中島聡さんは、大学時代にCADソフト「CANDY」を開発して、3億円ものロイヤリティーを得たそうです。その後、マイクロソフトに移り、Windows 95、98やInternet Explorer 3.0/4.0のチーフアーキテクトを務めたとのこと。飛びぬけた人のようです。

2 プログラムの作りかたと文書の作りかた

プログラムを作る過程について語っている部分にも驚きました。文書作成の過程と全く同じなのです。文書の全体像が見えてきたら、実際に書いてみることで思考を固定化させていきます。そうしないと、検証ができないのです。

<実際にプログラムを書き始めて初めて見えてくること、思いつくことが沢山あるので、それを元に柔軟に設計を変更しながらプログラムを書き進める>…とお書きです。したがって、作成手順は、以下のようになります。

プログラムを書き始める前に大まかな設計をするのだが、十分な経験を積んだエンジニアは、その段階でのものが「仮設計」でしかないことを良く知っている。だから、その段階で詳細設計書を書くような時間の無駄使いはせず、すぐにプログラム(もしくはプロトタイプ)の作成にかかるのである。

書くことによって、自分の思考が現実に見えてきます。わかっていたはずのことが実際に反復継続して見える状態になると、そこにイメージとしてもっていたものとのズレが見えてくるようになります。

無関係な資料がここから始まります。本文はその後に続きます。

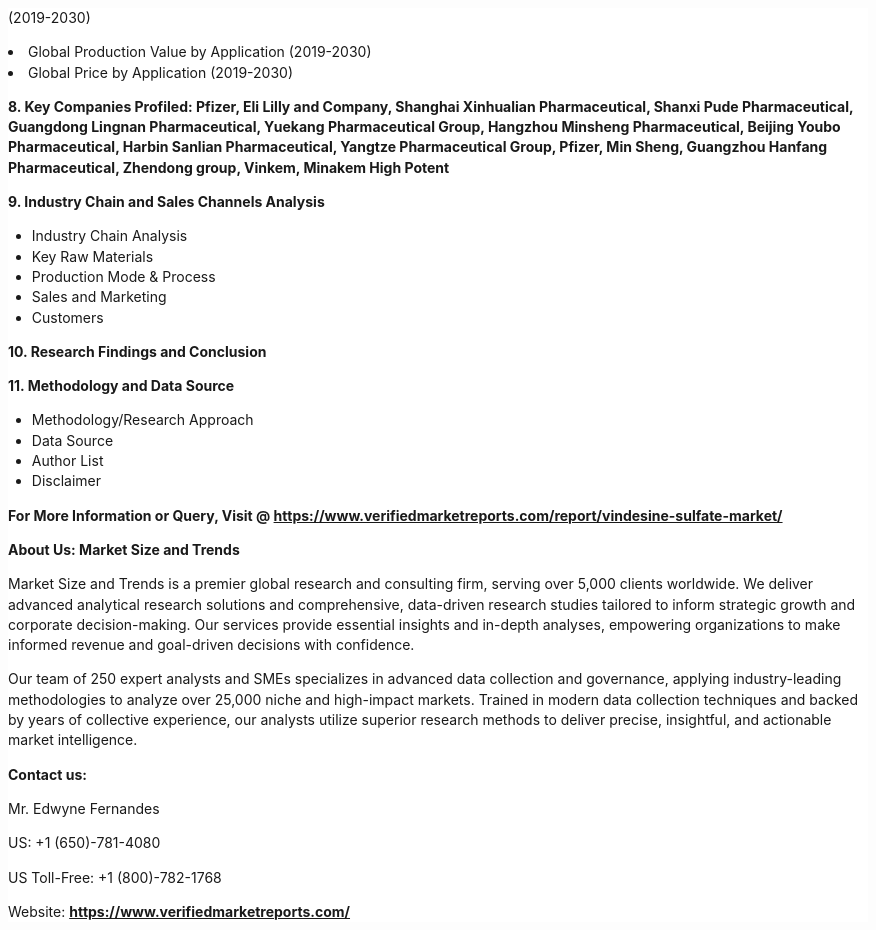(2019-2030)</li><li>Global Production Value by Application (2019-2030)</li><li>Global Price by Application (2019-2030)</li></ul><p><strong>8. Key Companies Profiled: Pfizer, Eli Lilly and Company, Shanghai Xinhualian Pharmaceutical, Shanxi Pude Pharmaceutical, Guangdong Lingnan Pharmaceutical, Yuekang Pharmaceutical Group, Hangzhou Minsheng Pharmaceutical, Beijing Youbo Pharmaceutical, Harbin Sanlian Pharmaceutical, Yangtze Pharmaceutical Group, Pfizer, Min Sheng, Guangzhou Hanfang Pharmaceutical, Zhendong group, Vinkem, Minakem High Potent</strong></p><p><strong>9. Industry Chain and Sales Channels Analysis</strong></p><ul><li>Industry Chain Analysis</li><li>Key Raw Materials</li><li>Production Mode &amp; Process</li><li>Sales and Marketing</li><li>Customers</li></ul><p><strong>10. Research Findings and Conclusion</strong></p><p><strong>11. Methodology and Data Source</strong></p><ul><li>Methodology/Research Approach</li><li>Data Source</li><li>Author List</li><li>Disclaimer</li></ul></p><p><strong>For More Information or Query, Visit @ <a href="https://www.verifiedmarketreports.com/report/vindesine-sulfate-market/">https://www.verifiedmarketreports.com/report/vindesine-sulfate-market/</a></strong></p><p><strong>About Us: Market Size and Trends</strong></p><p>Market Size and Trends is a premier global research and consulting firm, serving over 5,000 clients worldwide. We deliver advanced analytical research solutions and comprehensive, data-driven research studies tailored to inform strategic growth and corporate decision-making. Our services provide essential insights and in-depth analyses, empowering organizations to make informed revenue and goal-driven decisions with confidence.</p><p>Our team of 250 expert analysts and SMEs specializes in advanced data collection and governance, applying industry-leading methodologies to analyze over 25,000 niche and high-impact markets. Trained in modern data collection techniques and backed by years of collective experience, our analysts utilize superior research methods to deliver precise, insightful, and actionable market intelligence.</p><p><strong>Contact us:</strong></p><p>Mr. Edwyne Fernandes</p><p>US: +1 (650)-781-4080</p><p>US Toll-Free: +1 (800)-782-1768</p><p>Website: <strong><a href="https://www.verifiedmarketreports.com/">https://www.verifiedmarketreports.com/</a></strong></p>
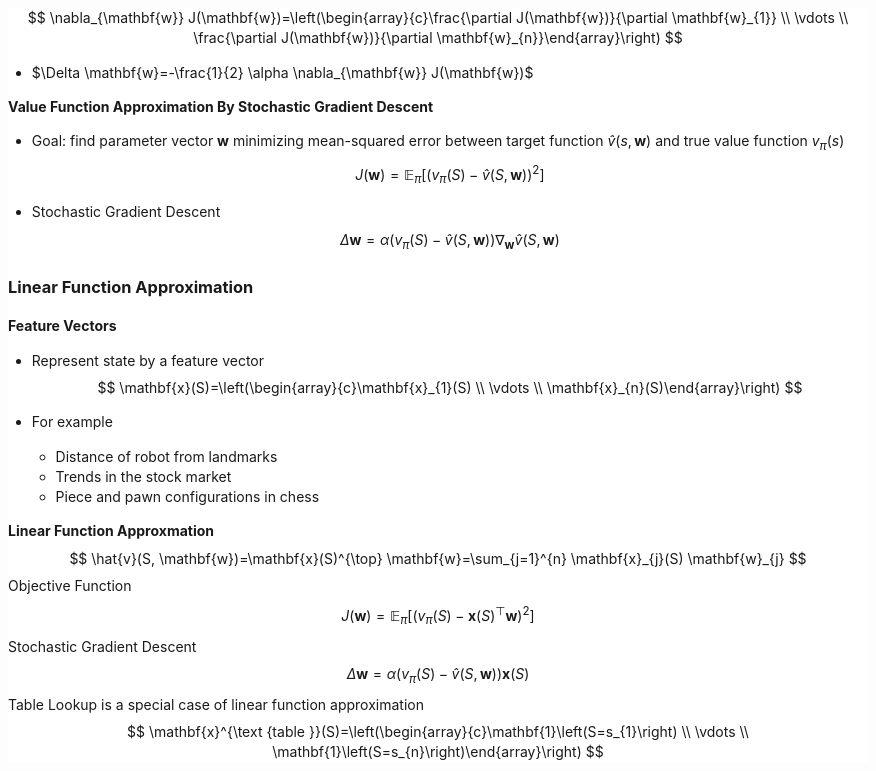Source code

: $$
\nabla_{\mathbf{w}} J(\mathbf{w})=\left(\begin{array}{c}\frac{\partial J(\mathbf{w})}{\partial \mathbf{w}_{1}} \\ \vdots \\ \frac{\partial J(\mathbf{w})}{\partial \mathbf{w}_{n}}\end{array}\right)
$$

- $\Delta \mathbf{w}=-\frac{1}{2} \alpha \nabla_{\mathbf{w}} J(\mathbf{w})$



**Value Function Approximation By Stochastic Gradient Descent**

- Goal: find parameter vector $\mathbf{w}$ minimizing mean-squared error between target function $\hat{v}(s,\mathbf{w})$ and true value function $v_π(s)$
  $$
  J(\mathbf{w})=\mathbb{E}_{\pi}\left[\left(v_{\pi}(S)-\hat{v}(S, \mathbf{w})\right)^{2}\right]
  $$

- Stochastic Gradient Descent
  $$
  \Delta \mathbf{w}=\alpha\left(v_{\pi}(S)-\hat{v}(S, \mathbf{w})\right) \nabla_{\mathbf{w}} \hat{v}(S, \mathbf{w})
  $$
  



### Linear Function Approximation

**Feature Vectors**

- Represent state by a feature vector
  $$
  \mathbf{x}(S)=\left(\begin{array}{c}\mathbf{x}_{1}(S) \\ \vdots \\ \mathbf{x}_{n}(S)\end{array}\right)
  $$
  

- For example
  - Distance of robot from landmarks
  - Trends in the stock market
  - Piece and pawn configurations in chess



**Linear Function Approxmation**
$$
\hat{v}(S, \mathbf{w})=\mathbf{x}(S)^{\top} \mathbf{w}=\sum_{j=1}^{n} \mathbf{x}_{j}(S) \mathbf{w}_{j}
$$
Objective Function
$$
J(\mathbf{w})=\mathbb{E}_{\pi}\left[\left(v_{\pi}(S)-\mathbf{x}(S)^{\top} \mathbf{w}\right)^{2}\right]
$$
Stochastic Gradient Descent
$$
\Delta \mathbf{w}=\alpha\left(v_{\pi}(S)-\hat{v}(S, \mathbf{w})\right) \mathbf{x}(S)
$$
Table Lookup is a special case of linear function approximation
$$
\mathbf{x}^{\text {table }}(S)=\left(\begin{array}{c}\mathbf{1}\left(S=s_{1}\right) \\ \vdots \\ \mathbf{1}\left(S=s_{n}\right)\end{array}\right)
$$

清水幾太郎も、論文を書くときの苦しみについて書いています。設計図を作る過程で、材料不足に気づいて勉強しなおす結果になったり、そのために自分の考えがふらつくこともあると言っています[全体最適と部分最適]。

3 なぜ書き直すのか

書き出していくと、弱いところが見えてきます。その部分を次々に直していくことになります。しかし、これをすると構造があまりきれいでなくなります。そういうとき、どうしたらよいのでしょうか。

そんな作り方で作ったプログラムはソースコードが汚くなってしまうケースが多いので、この段階から出来上がったプログラムを、読みやすさ・メンテナンスの高さを重視して大幅に書き直すことを強く薦める。エンジニアによっては、ここで一度作ったプログラムを全部捨ててしまってもう一度全部作り直す人もいるぐらい、この作業は重要だ。

わたしがテキストを全部捨てて、もう一度作り直すと言うと、何で書き直すのですか、そこまでしなくても…とおっしゃってくださる方がいます。なぜなのかは、上記そのままです。

いったんラフスケッチができていると、好きなだけ書き足せますが、しかし、構造の弱さや不十分さが見えてきます。柱の立て方が違ってきますから、直さないといけません。構造を修正すればきれいになりますから、作り直したほうがよいのです。

天才の仕事の仕方が、垣間見えます。そして安心します。文書作成をする人にとって、参考になると思います。叩き台をつくり、それを元に次々修正を加え、ある程度納得できるところまできたら、もう一度書き直す…というのが文書作成の標準的な作成過程です。